Why did a mother have to die? Looking for an answer to Tongan community’s rising level of gang violence in New Zealand

Commentary by Kaniva news.

Tongans in New Zealand have more opportunities than before.

There are Tongans in the New Zealand cabinet, Tongans are graduating with doctorates in everything from philosophy to chemistry and more and more are entering the professions.

Tongans are becoming more prosperous and have many examples among their community they can look to for stories of success.

So why was a Tongan mother shot dead in Favona last week?

Police suspect she was killed  by gang members who went to her house looking for her son.

This is the latest in a number of cases where Tonga’s in New Zealand have been involved in drug related crime.  Some of these cases had been the largest ever  in New Zealand criminal history.

The behaviour of these criminals does not reflect the behavior or the beliefs of most Tongans.

So what has happened?

According to The Economist, New Zealand has one of the world’s biggest gang membership rates. Last year New Zealand police said the problem had been made worse  by the deportation of Australian gang members to New Zealand. With more gang members there have been more threats inter-gang violence, use of firearms and corrupting of officials.

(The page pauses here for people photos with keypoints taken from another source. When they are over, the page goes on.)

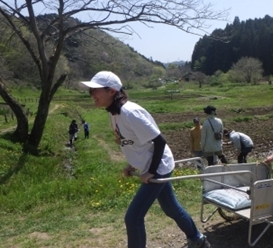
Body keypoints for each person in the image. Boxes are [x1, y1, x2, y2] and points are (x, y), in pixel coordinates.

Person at [79, 71, 210, 248]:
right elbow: (135, 142)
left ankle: (197, 238)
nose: (91, 94)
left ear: (111, 91)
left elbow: (159, 141)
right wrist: (133, 164)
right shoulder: (114, 114)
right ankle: (198, 239)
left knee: (133, 217)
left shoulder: (130, 113)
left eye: (95, 90)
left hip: (159, 166)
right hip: (151, 164)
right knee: (171, 208)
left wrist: (151, 171)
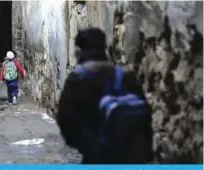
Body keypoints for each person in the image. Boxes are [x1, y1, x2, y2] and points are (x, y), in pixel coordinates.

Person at [56, 28, 153, 164]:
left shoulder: (78, 78)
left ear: (78, 51)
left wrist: (88, 147)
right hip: (130, 155)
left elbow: (66, 120)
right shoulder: (125, 75)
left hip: (98, 156)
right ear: (104, 47)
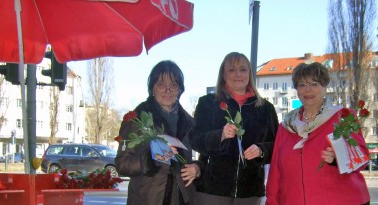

More young people have become involved with drugs and as they get older or more ambitious  may seek to join one of the hardcore criminal units. Police describe some juvenile gang members as ‘wannabes’ who like to dress the part and commit petty crimes, but who are disorganised.

There have been concerns about Tongan criminal gangs such as the so-called Tongan Crip Gang since the 90s when Police in Utah identified several Islander based gangs, including the Tongan Crip Gangsters and the Tongan Style Gangsters.

The problems of disaffected, poor and badly educated young people becoming gang members is reflected on this side of the Pacific.

In 2018 The Guardian reported that Auckland was “struggling to provide adequate housing, transport and social services for its booming – and very youthful – Pacific population. The median age of Islanders in Auckland is just 22.6 years, and they are disproportionately represented in low socioeconomic indicators. Overcrowding has become an entrenched issue as Auckland has become one of the most expensive cities in the world to live.”

These slow burning problems lie at the back of many criminal activities.

New Zealand police believe young people may be drawn to a life of crime by poverty and from living in depressed or disorganised communities which lack a sense of pride.

In such communities the parents’ engagement with their children can be limited by their long work hours and financial pressures. Parental unemployment might also be a factor. Gangs can provide a source of financial and material gain.

Young people of Island descent may be badly affected by the loss of village support by first- and second-generation immigrants.

Where children do poorly at school, or are excluded from school because of their behaviour, they may also start on the path towards serious adult gang membership. Statistics show that young men of Islander descent are over-represented in jails and the courts.

The temptation of the enormous sums of money that can be made from drug dealing are too much for many to resist.

But for many gang members, there is often also the attraction that gang membership offers a surrogate family, a structure and respect that they feel they do not have at home.

There is no easy answer to these issues and there never has been. Punishment alone will not change things. Experience has often shown that sometimes the only solution is for parents, schools, communities, police, churches and social services to work together to reach out to gang members, particularly when they are young and before they become enmeshed in drugs and hard crime and to keep holding that hand out.

There also need to be major changes in the way students are educated, in what work is available, what apprenticeships and skills are provided. This is something for the government. There may also need to be major changes in the way some parents raise their children and in the demands placed on families by pastors and ministers who sometimes forget they have grown up in New Zealand and not Tonga.

No mother should die and no young Tongan should be deluded into thinking that a life of crime will bring them respect.

It is time for the Tongan community to come together and  prove to potential gang members that they can achieve respect through education, work and the support of caring families and a stable community.